Geschäftsführer Klaus Allofs zeigte Verständnis für den Gemütszustand seines Torhüters: „Eigentlich bekomme ich lieber ein Gegentor in der 1. Minute als in der 89. Minute. Aber es ist natürlich schon ärgerlich, zumal der VfL am Anfang so locker kombinieren konnte. Für Tim ist es besonders blöd. Wenn man so dicht dran ist, möchte man natürlich den Rekord knacken. Das ist doppelt ärgerlich. Wir konnten noch nicht mal die Zeit herunterzählen. Ich verstehe, dass er enttäuscht ist. Wir waren einfach nicht wach.“ Auch Marko Marin konnte die Gefühle seines Teamkollegen gut nachvollziehen: „Das frühe Gegentor ist natürlich ganz bitter für Tim. Es war für die ganze Mannschaft traurig, weil Tim uns in letzter Zeit viele Spiele gerettet hat.“

 

Zum Glück aus Bremer Sicht überstand das Team die turbulente Anfangsphase ohne weiteren Gegentreffer – und schlug mit dem Ausgleich durch Aaron Hunt schon in der 9. Minute zurück. „Ich bin zufrieden, auch mit meiner eigenen Leistung, und froh, dass ich den wichtigen Ausgleich geschossen habe.
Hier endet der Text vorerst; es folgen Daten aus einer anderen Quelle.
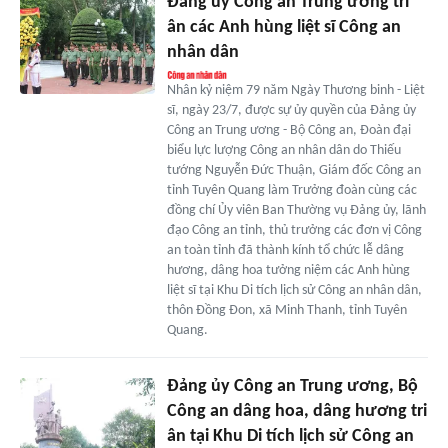
Đảng ủy Công an Trung ương tri
ân các Anh hùng liệt sĩ Công an
nhân dân
Nhân kỷ niệm 79 năm Ngày Thương binh - Liệt
sĩ, ngày 23/7, được sự ủy quyền của Đảng ủy
Công an Trung ương - Bộ Công an, Đoàn đại
biểu lực lượng Công an nhân dân do Thiếu
tướng Nguyễn Đức Thuận, Giám đốc Công an
tỉnh Tuyên Quang làm Trưởng đoàn cùng các
đồng chí Ủy viên Ban Thường vụ Đảng ủy, lãnh
đạo Công an tỉnh, thủ trưởng các đơn vị Công
an toàn tỉnh đã thành kính tổ chức lễ dâng
hương, dâng hoa tưởng niệm các Anh hùng
liệt sĩ tại Khu Di tích lịch sử Công an nhân dân,
thôn Đồng Đon, xã Minh Thanh, tỉnh Tuyên
Quang.
Đảng ủy Công an Trung ương, Bộ
Công an dâng hoa, dâng hương tri
ân tại Khu Di tích lịch sử Công an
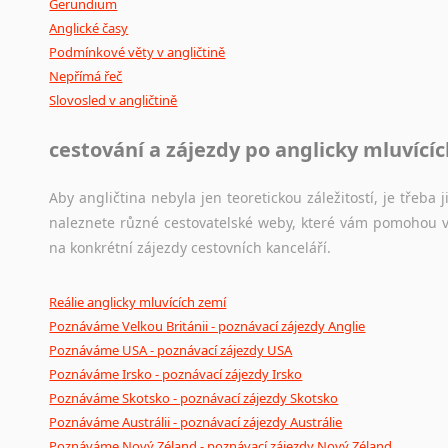
Gerundium
Anglické časy
Podmínkové věty v angličtině
Nepřímá řeč
Slovosled v angličtině
cestování a zájezdy po anglicky mluvící
Aby angličtina nebyla jen teoretickou záležitostí, je třeba j
naleznete různé cestovatelské weby, které vám pomohou vy
na konkrétní zájezdy cestovních kanceláří.
Reálie anglicky mluvících zemí
Poznáváme Velkou Británii - poznávací zájezdy Anglie
Poznáváme USA - poznávací zájezdy USA
Poznáváme Irsko - poznávací zájezdy Irsko
Poznáváme Skotsko - poznávací zájezdy Skotsko
Poznáváme Austrálii - poznávací zájezdy Austrálie
Poznáváme Nový Zéland - poznávací zájezdy Nový Zéland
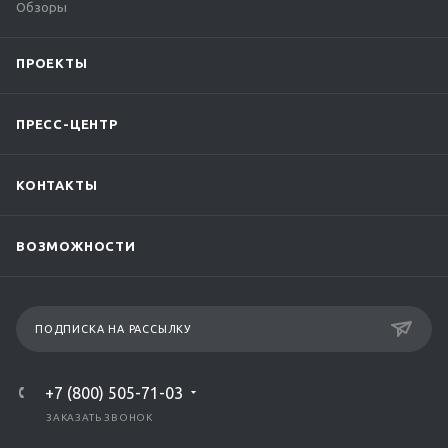
Обзоры
ПРОЕКТЫ
ПРЕСС-ЦЕНТР
КОНТАКТЫ
ВОЗМОЖНОСТИ
ПОДПИСКА НА РАССЫЛКУ
+7 (800) 505-71-03
ЗАКАЗАТЬ ЗВОНОК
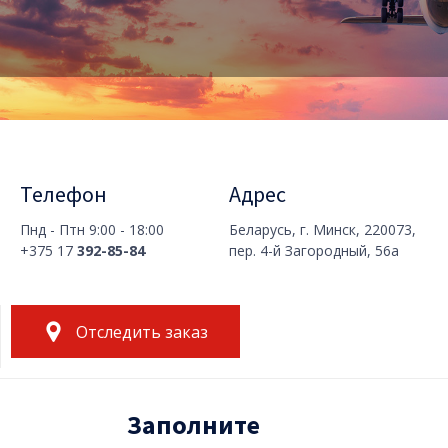
Контакты
Телефон
Адрес
Пнд - Птн 9:00 - 18:00
Беларусь, г. Минск, 220073,
+375 17
392-85-84
пер. 4-й Загородный, 56а
Отследить заказ
Заполните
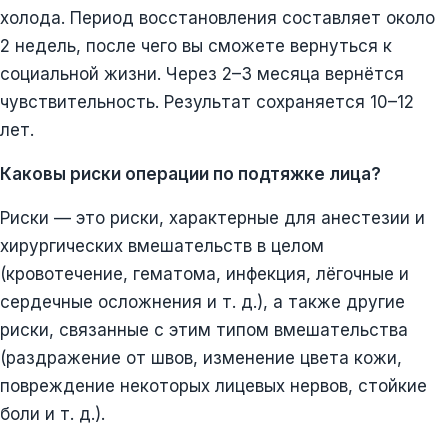
холода. Период восстановления составляет около
2 недель, после чего вы сможете вернуться к
социальной жизни. Через 2–3 месяца вернётся
чувствительность. Результат сохраняется 10–12
лет.
Каковы риски операции по подтяжке лица?
Риски — это риски, характерные для анестезии и
хирургических вмешательств в целом
(кровотечение, гематома, инфекция, лёгочные и
сердечные осложнения и т. д.), а также другие
риски, связанные с этим типом вмешательства
(раздражение от швов, изменение цвета кожи,
повреждение некоторых лицевых нервов, стойкие
боли и т. д.).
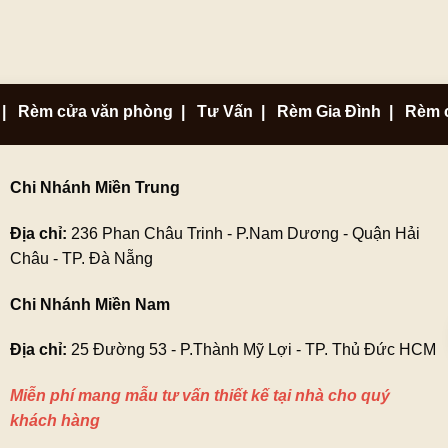
|
Rèm cửa văn phòng
|
Tư Vấn
|
Rèm Gia Đình
|
Rèm 
Chi Nhánh Miền Trung
Địa chỉ:
236 Phan Châu Trinh - P.Nam Dương - Quận Hải
Châu - TP. Đà Nẵng
Chi Nhánh Miền Nam
Địa chỉ:
25 Đường 53 - P.Thành Mỹ Lợi - TP. Thủ Đức HCM
Miễn phí mang mẫu tư vấn thiết kế tại nhà cho quý
khách hàng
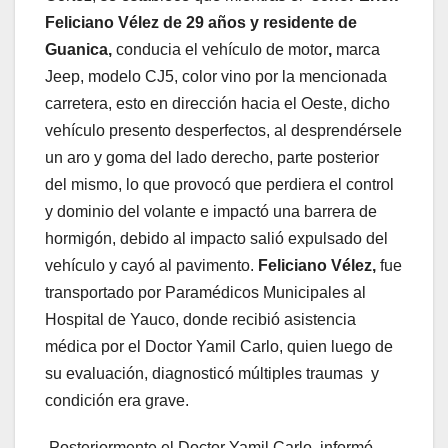
Feliciano Vélez de 29 años y residente de
Guanica,
conducia el vehículo de motor
,
marca
Jeep, modelo CJ5, color vino por la mencionada
carretera, esto en dirección hacia el Oeste, dicho
vehículo presento desperfectos, al desprendérsele
un aro y goma del lado derecho, parte posterior
del mismo, lo que provocó que perdiera el control
y dominio del volante e impactó una barrera de
hormigón, debido al impacto salió expulsado del
vehículo y cayó al pavimento.
Feliciano Vélez,
fue
transportado por Paramédicos Municipales al
Hospital de Yauco, donde recibió asistencia
médica por el Doctor Yamil Carlo, quien luego de
su evaluación, diagnosticó múltiples traumas y
condición era grave.
Posteriormente el Doctor Yamil Carlo, informó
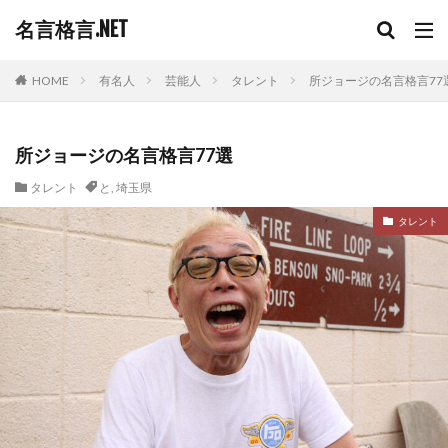
名言格言.NET
HOME
有名人
芸能人
タレント
所ジョージの名言格言77
所ジョージの名言格言77選
タレント
と
,
埼玉県
タレント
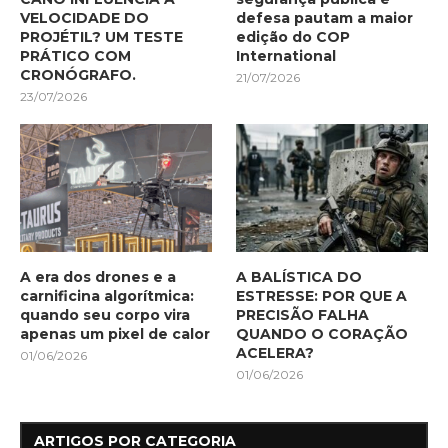
VELOCIDADE DO
defesa pautam a maior
PROJÉTIL? UM TESTE
edição do COP
PRÁTICO COM
International
CRONÓGRAFO.
21/07/2026
23/07/2026
A era dos drones e a
A BALÍSTICA DO
carnificina algorítmica:
ESTRESSE: POR QUE A
quando seu corpo vira
PRECISÃO FALHA
apenas um pixel de calor
QUANDO O CORAÇÃO
ACELERA?
01/06/2026
01/06/2026
ARTIGOS POR CATEGORIA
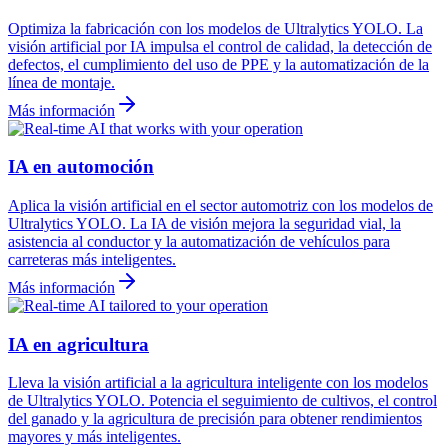
Optimiza la fabricación con los modelos de Ultralytics YOLO. La
visión artificial por IA impulsa el control de calidad, la detección de
defectos, el cumplimiento del uso de PPE y la automatización de la
línea de montaje.
Más información
IA en automoción
Aplica la visión artificial en el sector automotriz con los modelos de
Ultralytics YOLO. La IA de visión mejora la seguridad vial, la
asistencia al conductor y la automatización de vehículos para
carreteras más inteligentes.
Más información
IA en agricultura
Lleva la visión artificial a la agricultura inteligente con los modelos
de Ultralytics YOLO. Potencia el seguimiento de cultivos, el control
del ganado y la agricultura de precisión para obtener rendimientos
mayores y más inteligentes.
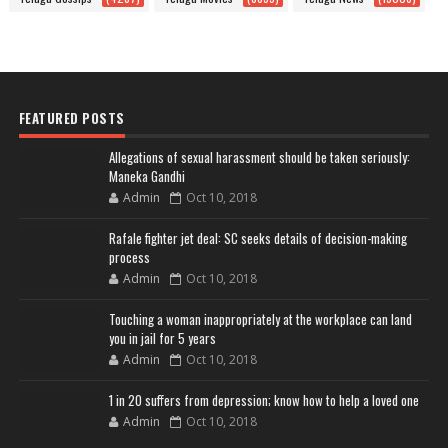
FEATURED POSTS
Allegations of sexual harassment should be taken seriously:
Maneka Gandhi
Admin
Oct 10, 2018
Rafale fighter jet deal: SC seeks details of decision-making
process
Admin
Oct 10, 2018
Touching a woman inappropriately at the workplace can land
you in jail for 5 years
Admin
Oct 10, 2018
1 in 20 suffers from depression; know how to help a loved one
Admin
Oct 10, 2018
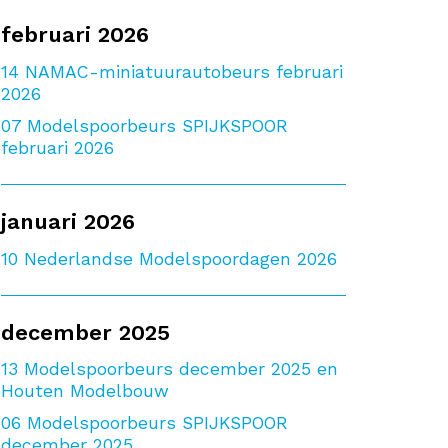
februari 2026
14
NAMAC-miniatuurautobeurs februari
2026
07
Modelspoorbeurs SPIJKSPOOR
februari 2026
januari 2026
10
Nederlandse Modelspoordagen 2026
december 2025
13
Modelspoorbeurs december 2025 en
Houten Modelbouw
06
Modelspoorbeurs SPIJKSPOOR
december 2025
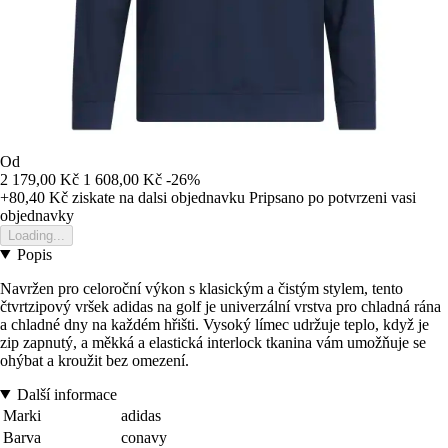
Od
2 179,00 Kč
1 608,00 Kč
-26%
+80,40 Kč
ziskate na dalsi objednavku
Pripsano po potvrzeni vasi
objednavky
Loading...
Popis
Navržen pro celoroční výkon s klasickým a čistým stylem, tento
čtvrtzipový vršek adidas na golf je univerzální vrstva pro chladná rána
a chladné dny na každém hřišti. Vysoký límec udržuje teplo, když je
zip zapnutý, a měkká a elastická interlock tkanina vám umožňuje se
ohýbat a kroužit bez omezení.
Další informace
Marki
adidas
Barva
conavy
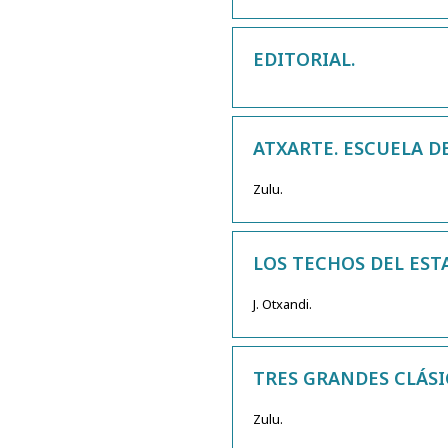
EDITORIAL.
ATXARTE. ESCUELA D
Zulu.
LOS TECHOS DEL EST
J. Otxandi.
TRES GRANDES CLÁSIC
Zulu.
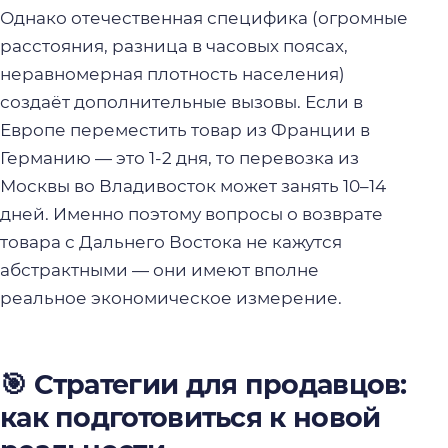
Однако отечественная специфика (огромные
расстояния, разница в часовых поясах,
неравномерная плотность населения)
создаёт дополнительные вызовы. Если в
Европе переместить товар из Франции в
Германию — это 1-2 дня, то перевозка из
Москвы во Владивосток может занять 10–14
дней. Именно поэтому вопросы о возврате
товара с Дальнего Востока не кажутся
абстрактными — они имеют вполне
реальное экономическое измерение.
🎯 Стратегии для продавцов:
как подготовиться к новой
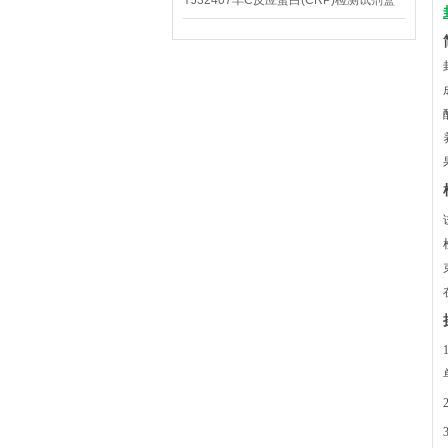
YJ32407羊C反应蛋白(CRP)检测试剂盒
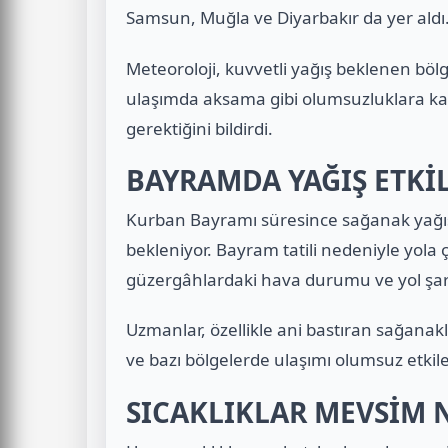
Samsun, Muğla ve Diyarbakır da yer aldı
Meteoroloji, kuvvetli yağış beklenen bölge
ulaşımda aksama gibi olumsuzluklara karş
gerektiğini bildirdi.
BAYRAMDA YAĞIŞ ETKİ
Kurban Bayramı süresince sağanak yağışl
bekleniyor. Bayram tatili nedeniyle yola
güzergâhlardaki hava durumu ve yol şartl
Uzmanlar, özellikle ani bastıran sağanakl
ve bazı bölgelerde ulaşımı olumsuz etkile
SICAKLIKLAR MEVSİM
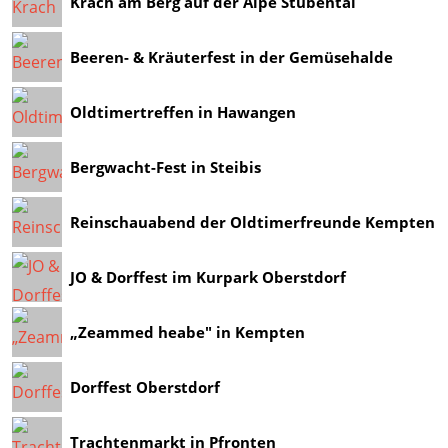
Krach am Berg auf der Alpe Stubental
Beeren- & Kräuterfest in der Gemüsehalde
Oldtimertreffen in Hawangen
Bergwacht-Fest in Steibis
Reinschauabend der Oldtimerfreunde Kempten
JO & Dorffest im Kurpark Oberstdorf
„Zeammed heabe" in Kempten
Dorffest Oberstdorf
Trachtenmarkt in Pfronten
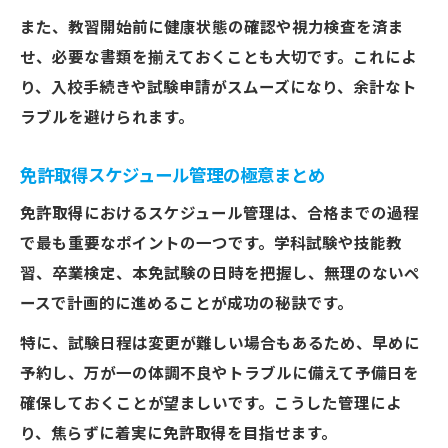
免許取得スケジュール調整の実践法
また、教習開始前に健康状態の確認や視力検査を済ま
費用と時間を有効活用した免許取得術
せ、必要な書類を揃えておくことも大切です。これによ
免許取得で後悔しない計画と節約のコツ
り、入校手続きや試験申請がスムーズになり、余計なト
ラブルを避けられます。
免許取得費用管理のポイントを徹底解説
本免学科試験の対策と合格のコツ解説
免許取得スケジュール管理の極意まとめ
免許取得本免学科試験合格のコツ解説
免許取得におけるスケジュール管理は、合格までの過程
本免学科試験で押さえるべき免許取得術
で最も重要なポイントの一つです。学科試験や技能教
免許取得を確実にする本免対策ポイント
習、卒業検定、本免試験の日時を把握し、無理のないペ
本免学科試験合格のための勉強法まとめ
ースで計画的に進めることが成功の秘訣です。
免許取得本免試験で気をつける注意点
特に、試験日程は変更が難しい場合もあるため、早めに
予約し、万が一の体調不良やトラブルに備えて予備日を
確保しておくことが望ましいです。こうした管理によ
り、焦らずに着実に免許取得を目指せます。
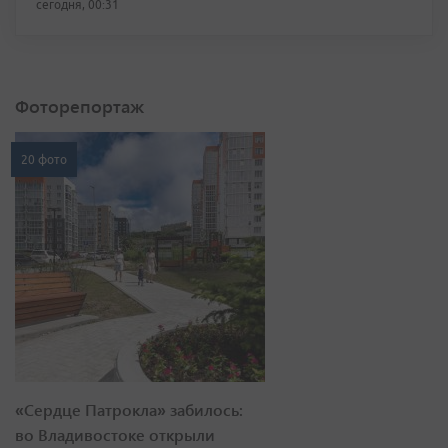
сегодня, 00:31
Фоторепортаж
20 фото
«Сердце Патрокла» забилось:
во Владивостоке открыли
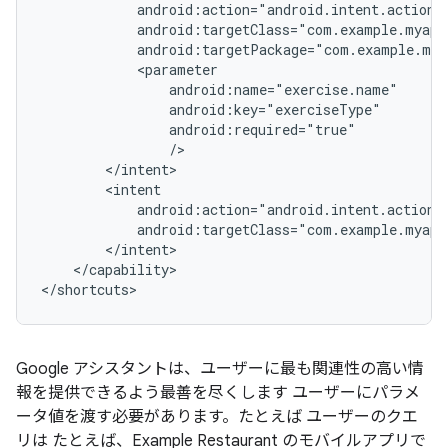
</capability>

Google アシスタントは、ユーザーに最も関連性の高い情
報を提供できるよう最善を尽くします ユーザーにパラメ
ータ値を渡す必要があります。たとえば ユーザーのクエ
リは たとえば、Example Restaurant のモバイルアプリで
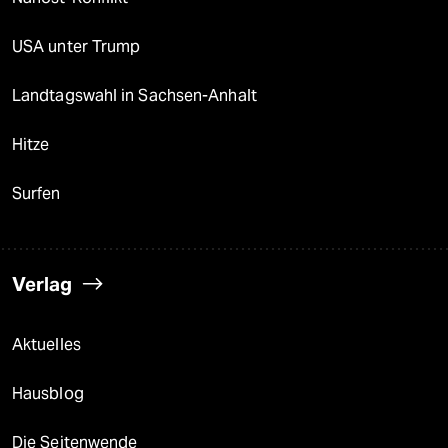
USA unter Trump
Landtagswahl in Sachsen-Anhalt
Hitze
Surfen
Verlag
Aktuelles
Hausblog
Die Seitenwende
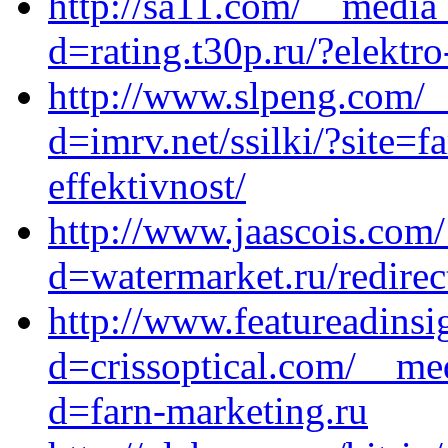
http://sa11.com/__media_
d=rating.t30p.ru/?elektro
http://www.slpeng.com/_
d=imrv.net/ssilki/?site=
effektivnost/
http://www.jaascois.com
d=watermarket.ru/redirec
http://www.featureadinsi
d=crissoptical.com/__me
d=farn-marketing.ru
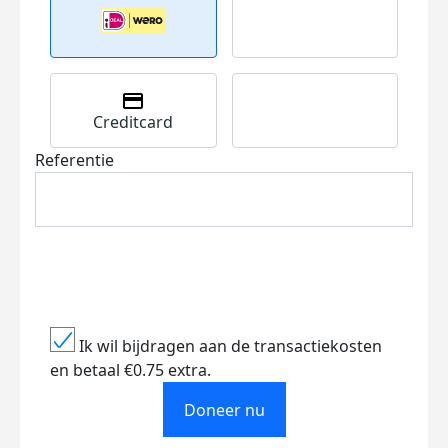
Creditcard
Referentie
Ik wil bijdragen aan de transactiekosten
en betaal €0.75 extra.
Doneer nu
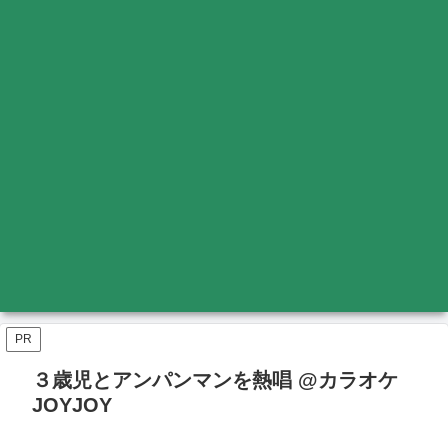
PR
３歳児とアンパンマンを熱唱 @カラオケ
JOYJOY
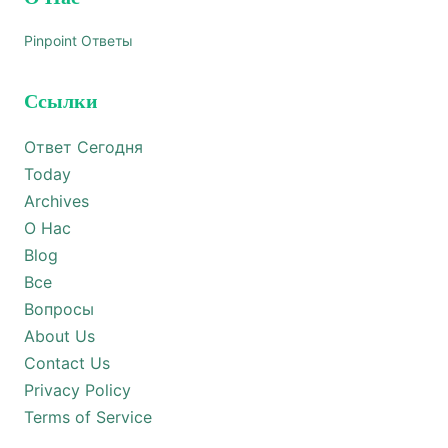
Pinpoint Ответы
Ссылки
Ответ Сегодня
Today
Archives
О Нас
Blog
Все
Вопросы
About Us
Contact Us
Privacy Policy
Terms of Service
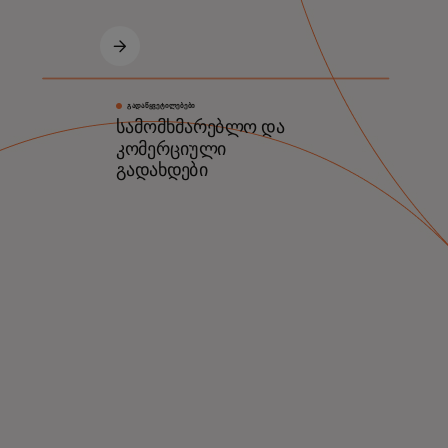
ᲒᲐᲓᲐᲬᲧᲕᲔᲢᲘᲚᲔᲑᲔᲑᲘ
სამომხმარებლო და
კომერციული
გადახდები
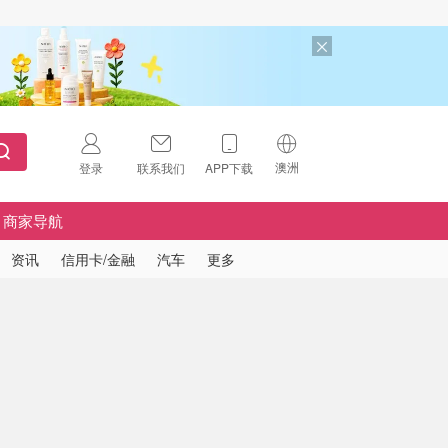
澳洲
登录
联系我们
APP下载
🇺🇸
美国
商家导航
🇨🇳
中国
资讯
信用卡/金融
汽车
更多
🇨🇦
加拿大
扫码下载 App
🇬🇧
英国
Download on the
App Store
🇩🇪
德国
Download the
Android App
🇫🇷
法国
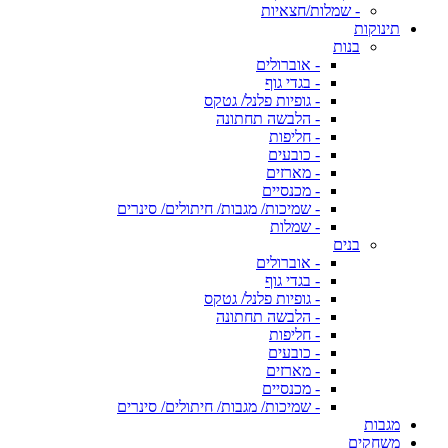
- שמלות/חצאיות
תינוקות
בנות
- אוברולים
- בגדי גוף
- גופיות פלנל/ גטקס
- הלבשה תחתונה
- חליפות
- כובעים
- מארזים
- מכנסיים
- שמיכות/ מגבות/ חיתולים/ סינרים
- שמלות
בנים
- אוברולים
- בגדי גוף
- גופיות פלנל/ גטקס
- הלבשה תחתונה
- חליפות
- כובעים
- מארזים
- מכנסיים
- שמיכות/ מגבות/ חיתולים/ סינרים
מגבות
משחקים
Dass ich gegen Bochum so oft treffe, ist aber einfach Zufall“, sagte Hunt, dem im fünften Spiel gegen den VfL bereits das fünfte Tor gelungen war.

 

Ein Déjà-Vu-Erlebnis anderer Art erlebte indes Cheftrainer Thomas Schaaf, den die verschlafene Anfangsphase seiner Mannschaft fatal an das jüngste Europa-League-Spiel bei Austria Wien (2:2) erinnerte. „Ich hätte mir gewünscht, dass wir die Partie ruhiger und souveräner geführt hätten – besonders am Anfang, da hatten wir wohl noch an der zweiten Halbzeit von Wien zu knabbern. Wir haben viel zugelassen, die Bochumer haben von Anfang an sehr begeisternd und mutig nach vorne gespielt. Aber es spricht für die Mannschaft, dass sie ins Spiel zurückgefunden hat. Gott sei Dank konnten wir die Partie noch drehen, es sind wichtige Punkte für uns“, so Schaaf.

 

Sein Pendant auf Bochumer Seite, VfL-Interimstrainer Frank Heinemann, analysierte die Partie wie folgt: „Wir hatten einen perfekten Start gegen eine Mannschaft, die in dieser Saison um die Meisterschaft spielt. Danach hatten wir zweimal Pech mit Pfosten und Latte und kassieren den Ausgleich durch einen Standard. Da ist Werder einfach gut. Wir haben trotzdem weiter nach vorne gespielt und kriegen das zweite Gegentor. Ich kann meiner Mannschaft keinen Vorwurf machen, sie hat alles gegeben – da ist ein 1:4 schwer zu erklären. Mit der Leistung bin ich zufrieden, aber extrem enttäuscht, dass wir hier nichts Zählbares geholt haben.“

 

Selbstkritisch äußerte sich Werders Linksverteidiger Sebastian Boenisch: „Wir hatten uns vorgenommen, hinten besser aufzupassen als in Wien. Das ist uns am Anfang nicht gelungen. Umso bemerkenswerter, dass wir in der ersten Halbzeit noch in Führung gegangen sind.“ Boenisch hob zudem die vorentscheidende Bedeutung des 3:1 durch „Joker“ Tim Borowski hervor: „Wir waren zwar von dem frühen Rückstand überrascht, haben aber danach versucht, Bochum unser Spiel aufzuzwingen. Und als die Bochumer auf den Ausgleich drängten, haben wir das 3:1 geschossen. Das hat ,Boro’ super gemacht. Es war nicht leicht für ihn, von der Bank zu kommen, aber er weiß, wie er mit so einer Situation umgehen muss.“

 

Ein „zweites Wien“ ersparten sich die Grün-Weißen also - dank einer deutlichen Leistungssteigerung und der richtigen Reaktion auf den frühen Rückstand. Und auch derjenige, dessen „eigene“ Serie nach 39 Spielsekunden gerissen war, richtete am Ende wieder den Blick nach vorn. „Ich bin ja jetzt schon wieder seit 89 Minuten ohne Gegentor“, stellte Tim Wiese mit einem Augenzwinkern fest. Und bei Werder hätte wohl niemand etwas dagegen, wenn er aus diesem „Neuanfang“ wieder so eine rekordverdächtige Serie werden würde.